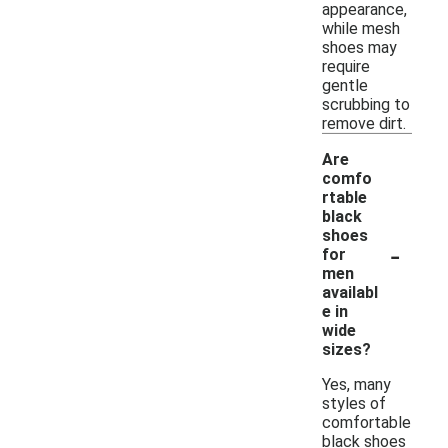
appearance,
while mesh
shoes may
require
gentle
scrubbing to
remove dirt.
Are
comfo
rtable
black
shoes
-
for
men
availabl
e in
wide
sizes?
Yes, many
styles of
comfortable
black shoes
----------------
Repeat the data exactly, dropping every picture it holds.

▶ **Problem solution**:
appearance,
while mesh
shoes may
require
gentle
scrubbing to
remove dirt.
Are
comfo
rtable
black
shoes
-
for
men
availabl
e in
wide
sizes?
Yes, many
styles of
comfortable
black shoes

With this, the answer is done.